US-Dollar-Prognose: Der DXY-Index fällt aufgrund von Leitzinssenkungsraten

Die US-Dollar-Prognose: Der DXY-Index fällt aufgrund von Zinssenkungen durch die Fed niedriger und weist darauf hin, dass der NASDAQ gegenüber seinem Tief von Mitte März um über 30 Prozent gestiegen ist. Der Index für den Dow Jones Industrial Average ist im gleichen Zeitraum um rund 8 Prozent gefallen. Mit anderen Worten, die Anleger sind pessimistisch.

Einige von ihnen handeln mit Stop-Losses und hoffen auf eine Erholung. Andere verkaufen möglicherweise, weil sie glauben, dass sich die Dynamik weiter in die richtige Richtung bewegen wird. Es gibt eine Gruppe von Investoren, die sich über diesen Trend Sorgen machen sollten: Market Maker.

Sie halten Papiervermögen. Sie werden sehr dünn gehandelt, so dass ihre Gewinne sehr volatil sind. Wenn der NASDAQ seinen langsamen Rückgang fortsetzt, werden Händler, die ihre Papieranlagen verkaufen, am Ende Aktien von Aktien mit niedrigerem Wert verkaufen und Geld verlieren.

Wie können lokale Broker und Händler ihre Risiken absichern? Einfach: Sie nutzen Derivate. Dies sind die Finanzinstrumente, die vor dem Abwärtsrisiko des Basiswerts schützen. Wir können sie uns als Versicherungspolicen vorstellen.

Bank-Repo-Sätze sind Derivate, die Kreditgeber schützen. Kreditnehmer zahlen mehr, wenn die Zinssätze steigen, aber nicht, wenn es sich um eine Bankrücknahme handelt. Gleiches gilt für Hypothekeninhaber.

Derivate wie Credit Default Swaps schützen den Käufer vor dem Risiko eines Versicherers. Es ist das finanzielle Äquivalent zur Beantragung einer Versicherung. Eine höhere Ausfallrate schadet niemandem finanziell, löst jedoch eine ereignisgesteuerte Verkaufsnachfrage von Käufern von Finanzanlagen aus.

In Zeiten schwacher Wirtschaftsdaten beispielsweise steigen die Aktien- und Rentenpreise, wodurch der Verlust an Aktienkursen ausgeglichen wird. Gleichzeitig verkaufen einige Käufer von Finanzanlagen, wodurch potenzielle Verluste der Verkäufer ausgeglichen werden.

Aktien- und Anleihekurse können mithilfe einfacher Indikatoren wie Dividendenrenditen, Buchwert und Anleiherenditen vorhergesagt werden. Sie können auch zukunftsgerichtete Indikatoren wie das BIP-Wachstum oder US-Beschäftigungsdaten verwenden.

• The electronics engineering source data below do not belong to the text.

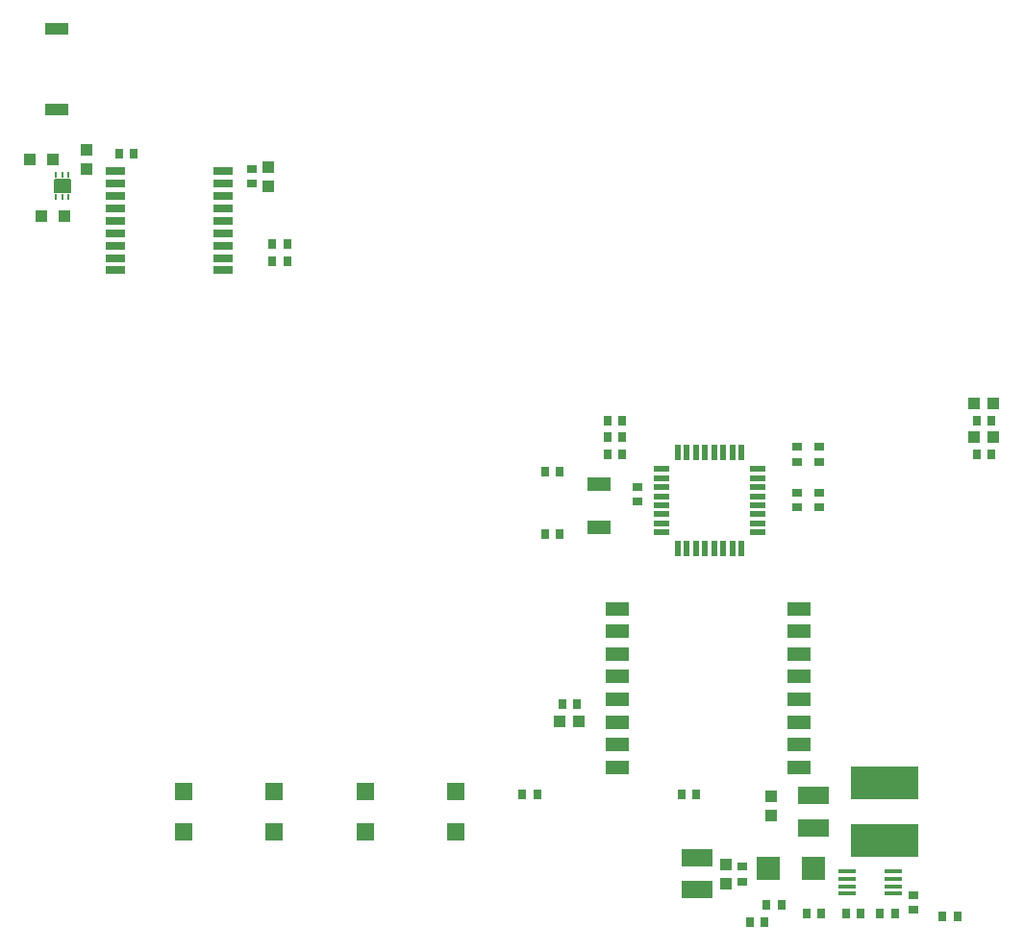
<source format=gtp>
G75*
%MOIN*%
%OFA0B0*%
%FSLAX24Y24*%
%IPPOS*%
%LPD*%
%AMOC8*
5,1,8,0,0,1.08239X$1,22.5*
%
%ADD10R,0.0580X0.0200*%
%ADD11R,0.0200X0.0580*%
%ADD12R,0.0787X0.0394*%
%ADD13R,0.0787X0.0512*%
%ADD14R,0.0709X0.0315*%
%ADD15R,0.0709X0.0276*%
%ADD16R,0.0591X0.0591*%
%ADD17R,0.0354X0.0276*%
%ADD18R,0.0276X0.0354*%
%ADD19R,0.0394X0.0394*%
%ADD20R,0.0394X0.0433*%
%ADD21R,0.0433X0.0394*%
%ADD22R,0.1063X0.0630*%
%ADD23R,0.0600X0.0180*%
%ADD24R,0.0787X0.0787*%
%ADD25R,0.0110X0.0197*%
%ADD26C,0.0050*%
%ADD27R,0.2362X0.1181*%
D10*
X023837Y014269D03*
X023837Y014579D03*
X023837Y014899D03*
X023837Y015209D03*
X023837Y015529D03*
X023837Y015839D03*
X023837Y016159D03*
X023837Y016469D03*
X027177Y016469D03*
X027177Y016159D03*
X027177Y015839D03*
X027177Y015529D03*
X027177Y015209D03*
X027177Y014899D03*
X027177Y014579D03*
X027177Y014269D03*
D11*
X026607Y013699D03*
X026297Y013699D03*
X025977Y013699D03*
X025667Y013699D03*
X025347Y013699D03*
X025037Y013699D03*
X024717Y013699D03*
X024407Y013699D03*
X024407Y017039D03*
X024717Y017039D03*
X025037Y017039D03*
X025347Y017039D03*
X025667Y017039D03*
X025977Y017039D03*
X026297Y017039D03*
X026607Y017039D03*
D12*
X002873Y028961D03*
X002873Y031757D03*
D13*
X021676Y015959D03*
X021676Y014463D03*
X022298Y011629D03*
X022298Y010841D03*
X022298Y010054D03*
X022298Y009267D03*
X022298Y008479D03*
X022298Y007692D03*
X022298Y006904D03*
X022298Y006117D03*
X028597Y006117D03*
X028597Y006904D03*
X028597Y007692D03*
X028597Y008479D03*
X028597Y009267D03*
X028597Y010054D03*
X028597Y010841D03*
X028597Y011629D03*
D14*
X008652Y023786D03*
X008652Y024219D03*
X008652Y024652D03*
X008652Y025085D03*
X008652Y025519D03*
X008652Y025952D03*
X008652Y026385D03*
X004912Y026385D03*
X004912Y025952D03*
X004912Y025519D03*
X004912Y025085D03*
X004912Y024652D03*
X004912Y024219D03*
X004912Y023786D03*
D15*
X004912Y023373D03*
X008652Y023373D03*
X008652Y026798D03*
X004912Y026798D03*
D16*
X007267Y003893D03*
X007267Y005270D03*
X010416Y005270D03*
X010416Y003893D03*
X013566Y003893D03*
X013566Y005270D03*
X016715Y005270D03*
X016715Y003893D03*
D17*
X026656Y002672D03*
X026656Y002160D03*
X032562Y001688D03*
X032562Y001176D03*
X029314Y015152D03*
X029314Y015664D03*
X028526Y015664D03*
X028526Y015152D03*
X028526Y016727D03*
X028526Y017239D03*
X029314Y017239D03*
X029314Y016727D03*
X023015Y015861D03*
X023015Y015349D03*
X009629Y026373D03*
X009629Y026885D03*
D18*
X010357Y024267D03*
X010869Y024267D03*
X010869Y023676D03*
X010357Y023676D03*
X005554Y027416D03*
X005042Y027416D03*
X019806Y016393D03*
X020318Y016393D03*
X021971Y016983D03*
X022483Y016983D03*
X022483Y017574D03*
X021971Y017574D03*
X021971Y018164D03*
X022483Y018164D03*
X020318Y014227D03*
X019806Y014227D03*
X020397Y008322D03*
X020908Y008322D03*
X019530Y005172D03*
X019019Y005172D03*
X024530Y005172D03*
X025042Y005172D03*
X027483Y001333D03*
X027995Y001333D03*
X027404Y000743D03*
X026893Y000743D03*
X028861Y001038D03*
X029373Y001038D03*
X030239Y001038D03*
X030751Y001038D03*
X031420Y001038D03*
X031932Y001038D03*
X033586Y000940D03*
X034097Y000940D03*
X034767Y016983D03*
X035278Y016983D03*
X035278Y018164D03*
X034767Y018164D03*
D19*
X003133Y025251D03*
X002345Y025251D03*
X001952Y027219D03*
X002739Y027219D03*
D20*
X003920Y026885D03*
X003920Y027554D03*
X010219Y026963D03*
X010219Y026294D03*
X027641Y005113D03*
X027641Y004444D03*
X026066Y002751D03*
X026066Y002081D03*
D21*
X020987Y007731D03*
X020318Y007731D03*
X034688Y017574D03*
X035357Y017574D03*
X035357Y018755D03*
X034688Y018755D03*
D22*
X029117Y005133D03*
X029117Y004030D03*
X025082Y002967D03*
X025082Y001865D03*
D23*
X030286Y001741D03*
X030286Y001991D03*
X030286Y002251D03*
X030286Y002501D03*
X031886Y002501D03*
X031886Y002251D03*
X031886Y001991D03*
X031886Y001741D03*
D24*
X029117Y002613D03*
X027542Y002613D03*
D25*
X003290Y025900D03*
X003074Y025900D03*
X002857Y025900D03*
X002857Y026688D03*
X003074Y026688D03*
X003290Y026688D03*
D26*
X002810Y026521D02*
X002810Y026067D01*
X002810Y026521D02*
X003338Y026521D01*
X003338Y026067D01*
X002810Y026067D01*
X002810Y026116D02*
X003338Y026116D01*
X003338Y026165D02*
X002810Y026165D01*
X002810Y026214D02*
X003338Y026214D01*
X003338Y026263D02*
X002810Y026263D01*
X002810Y026312D02*
X003338Y026312D01*
X003338Y026361D02*
X002810Y026361D01*
X002810Y026410D02*
X003338Y026410D01*
X003338Y026459D02*
X002810Y026459D01*
X002810Y026508D02*
X003338Y026508D01*
D27*
X031578Y005581D03*
X031578Y003581D03*
M02*

</source>
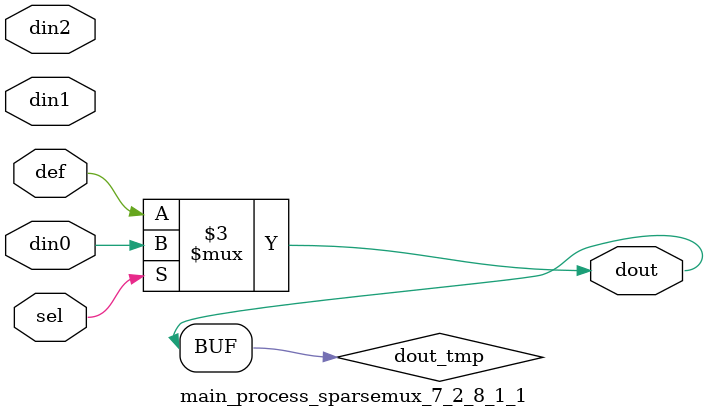
<source format=v>
`timescale 1ns / 1ps

module main_process_sparsemux_7_2_8_1_1 (din0,din1,din2,def,sel,dout);

parameter din0_WIDTH = 1;

parameter din1_WIDTH = 1;

parameter din2_WIDTH = 1;

parameter def_WIDTH = 1;
parameter sel_WIDTH = 1;
parameter dout_WIDTH = 1;

parameter [sel_WIDTH-1:0] CASE0 = 1;

parameter [sel_WIDTH-1:0] CASE1 = 1;

parameter [sel_WIDTH-1:0] CASE2 = 1;

parameter ID = 1;
parameter NUM_STAGE = 1;



input [din0_WIDTH-1:0] din0;

input [din1_WIDTH-1:0] din1;

input [din2_WIDTH-1:0] din2;

input [def_WIDTH-1:0] def;
input [sel_WIDTH-1:0] sel;

output [dout_WIDTH-1:0] dout;



reg [dout_WIDTH-1:0] dout_tmp;


always @ (*) begin
(* parallel_case *) case (sel)
    
    CASE0 : dout_tmp = din0;
    
    CASE1 : dout_tmp = din1;
    
    CASE2 : dout_tmp = din2;
    
    default : dout_tmp = def;
endcase
end


assign dout = dout_tmp;



endmodule

</source>
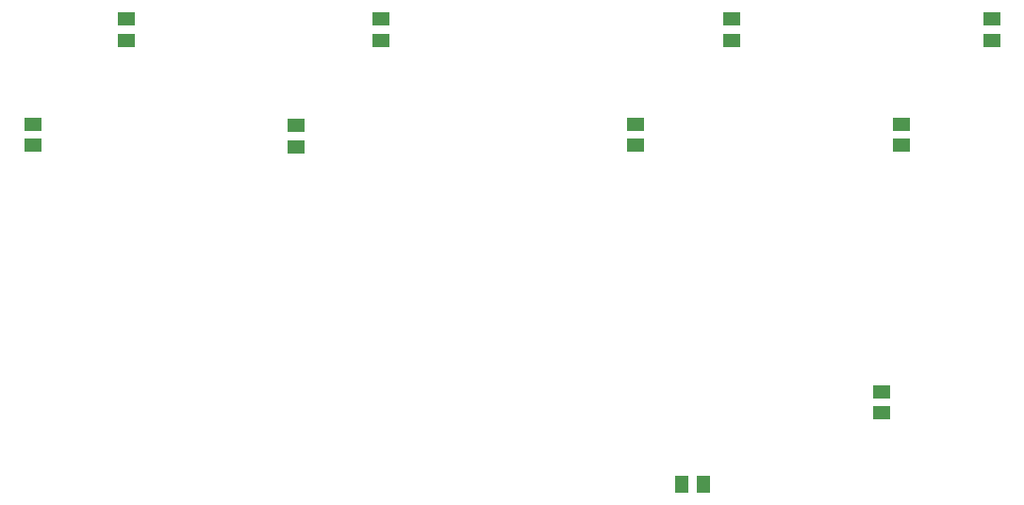
<source format=gbr>
%TF.GenerationSoftware,KiCad,Pcbnew,7.0.1*%
%TF.CreationDate,2023-06-06T13:02:27-04:00*%
%TF.ProjectId,nixie,6e697869-652e-46b6-9963-61645f706362,rev?*%
%TF.SameCoordinates,Original*%
%TF.FileFunction,Paste,Bot*%
%TF.FilePolarity,Positive*%
%FSLAX46Y46*%
G04 Gerber Fmt 4.6, Leading zero omitted, Abs format (unit mm)*
G04 Created by KiCad (PCBNEW 7.0.1) date 2023-06-06 13:02:27*
%MOMM*%
%LPD*%
G01*
G04 APERTURE LIST*
%ADD10R,1.500000X1.300000*%
%ADD11R,1.300000X1.500000*%
G04 APERTURE END LIST*
D10*
%TO.C,C1*%
X110998000Y-106934000D03*
X110998000Y-105034000D03*
%TD*%
%TO.C,C4*%
X188976000Y-106934000D03*
X188976000Y-105034000D03*
%TD*%
%TO.C,C2*%
X134620000Y-107056000D03*
X134620000Y-105156000D03*
%TD*%
%TO.C,R3*%
X173736000Y-95570000D03*
X173736000Y-97470000D03*
%TD*%
%TO.C,C3*%
X165100000Y-106934000D03*
X165100000Y-105034000D03*
%TD*%
%TO.C,C5*%
X187198000Y-130987800D03*
X187198000Y-129087800D03*
%TD*%
%TO.C,R2*%
X142240000Y-95570000D03*
X142240000Y-97470000D03*
%TD*%
%TO.C,R4*%
X197104000Y-95570000D03*
X197104000Y-97470000D03*
%TD*%
%TO.C,R1*%
X119380000Y-95570000D03*
X119380000Y-97470000D03*
%TD*%
D11*
%TO.C,C7*%
X171196000Y-137414000D03*
X169296000Y-137414000D03*
%TD*%
M02*

</source>
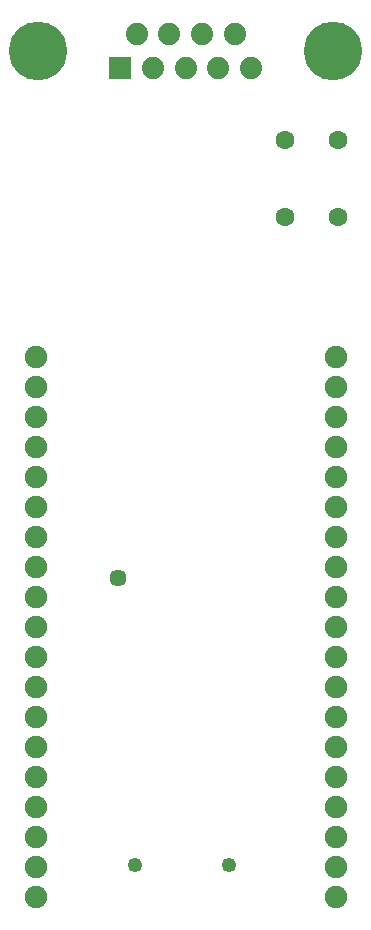
<source format=gbr>
G04 DipTrace 5.1.0.3*
G04 BottomMask.gbr*
%MOIN*%
G04 #@! TF.FileFunction,Soldermask,Bot*
G04 #@! TF.Part,Single*
%ADD33C,0.049213*%
%ADD40C,0.074803*%
%ADD42C,0.057087*%
%ADD50C,0.062992*%
%ADD52C,0.195276*%
%ADD54C,0.074409*%
%ADD56R,0.074409X0.074409*%
%FSLAX26Y26*%
G04*
G70*
G90*
G75*
G01*
G04 BotMask*
%LPD*%
D56*
X800953Y3206294D3*
D54*
X910008D3*
X1019063D3*
X1128118D3*
X1237173D3*
X855480Y3318105D3*
X964536D3*
X1073591D3*
X1182646D3*
D52*
X527134Y3262199D3*
X1510992D3*
D50*
X1526036Y2708482D3*
Y2964388D3*
X1348870D3*
Y2708482D3*
D33*
X848574Y550340D3*
X1163022D3*
D42*
X794196Y1506776D3*
D40*
X1518702Y443700D3*
Y543700D3*
Y643700D3*
Y743700D3*
Y843700D3*
Y943700D3*
Y1043700D3*
Y1143700D3*
Y1243700D3*
Y1343700D3*
Y1443700D3*
Y1543700D3*
Y1643700D3*
Y1743700D3*
Y1843700D3*
Y1943700D3*
Y2043700D3*
Y2143700D3*
Y2243700D3*
X518702D3*
Y2143700D3*
Y2043700D3*
Y1943700D3*
Y1843700D3*
Y1743700D3*
Y1643700D3*
Y1543700D3*
Y1443700D3*
Y1343700D3*
Y1243700D3*
Y1143700D3*
Y1043700D3*
Y943700D3*
Y843700D3*
Y743700D3*
Y643700D3*
Y543700D3*
Y443700D3*
M02*

</source>
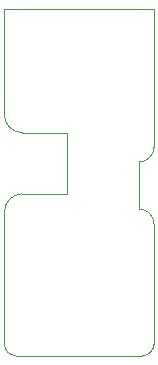
<source format=gbr>
G04 #@! TF.GenerationSoftware,KiCad,Pcbnew,(6.0.6-0)*
G04 #@! TF.CreationDate,2022-11-05T02:26:21-04:00*
G04 #@! TF.ProjectId,Twins Switch PCB,5477696e-7320-4537-9769-746368205043,1*
G04 #@! TF.SameCoordinates,Original*
G04 #@! TF.FileFunction,Profile,NP*
%FSLAX46Y46*%
G04 Gerber Fmt 4.6, Leading zero omitted, Abs format (unit mm)*
G04 Created by KiCad (PCBNEW (6.0.6-0)) date 2022-11-05 02:26:21*
%MOMM*%
%LPD*%
G01*
G04 APERTURE LIST*
G04 #@! TA.AperFunction,Profile*
%ADD10C,0.100000*%
G04 #@! TD*
G04 APERTURE END LIST*
D10*
X134997141Y-119252908D02*
X145662859Y-119252908D01*
X145410000Y-106830000D02*
X145410000Y-102850000D01*
X134000660Y-98859340D02*
G75*
G03*
X135500660Y-100359340I1500040J40D01*
G01*
X139260000Y-100360000D02*
X139260000Y-105550000D01*
X145410000Y-102850000D02*
G75*
G03*
X146660000Y-101600000I0J1250000D01*
G01*
X133997092Y-118252859D02*
G75*
G03*
X134997141Y-119252908I1000008J-41D01*
G01*
X145662859Y-119252908D02*
G75*
G03*
X146662908Y-118252859I41J1000008D01*
G01*
X139260000Y-105550000D02*
X135500660Y-105550660D01*
X146660000Y-101600000D02*
X146660000Y-89910000D01*
X146662908Y-118252859D02*
X146660000Y-108080000D01*
X134000000Y-89910000D02*
X134000660Y-98859340D01*
X134000660Y-107050660D02*
X133997092Y-118252859D01*
X146660000Y-108080000D02*
G75*
G03*
X145410000Y-106830000I-1250000J0D01*
G01*
X146660000Y-89910000D02*
X134000000Y-89910000D01*
X135500660Y-100359340D02*
X139260000Y-100360000D01*
X135500660Y-105550660D02*
G75*
G03*
X134000660Y-107050660I40J-1500040D01*
G01*
M02*

</source>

Andere Indikatoren wie das KGV und der NASDAQ haben einen großen Einfluss auf die Preisentwicklung.

Das einzige Risiko besteht darin, dass es Unternehmen gibt, deren Schulden sie besitzen und die die Option haben, Aktien oder Anleihen auszugeben, dies aber nicht tun. Solche Unternehmen haben die Möglichkeit, sich gegen Zahlungsausfälle abzusichern. Daher können die Unternehmen einen Teil ihrer Vermögenswerte verkaufen, um sich selbst zu schützen, selbst wenn es sich um die NASDAQ handelt.

Es gibt drei Grundtypen von Derivaten: Forwards, Swaps und Forward Bids. Jedes davon schützt vor dem Abwärtsrisiko des Basiswerts. Sie können sich diese als Versicherungspolicen vorstellen.

Die US-Dollar-Prognose: Der DXY-Index sinkt bei Fed Rate Cut Bets und weist darauf hin, dass Händler, die diese Produkte verwenden, ein Problem haben: Sie sind nicht so liquide wie Vorzugsaktien. Die Wahrscheinlichkeit, dass jemand die richtige Gelegenheit verpasst, steigt, je mehr Unternehmen er oder sie handelt. Obwohl die Produkte unterschiedlich sind, ermöglichen sie allen Händlern eine Hebelwirkung.

Genau wie Banken und Versicherer haben sie die Möglichkeit, physische Vermögenswerte zu kaufen, die nicht elektronisch gehandelt werden können. Physische Vermögenswerte wie physisches Gold und Silber können wie ein gutes Auto in einem Geschäft gegen Zahlungsausfälle versichert werden.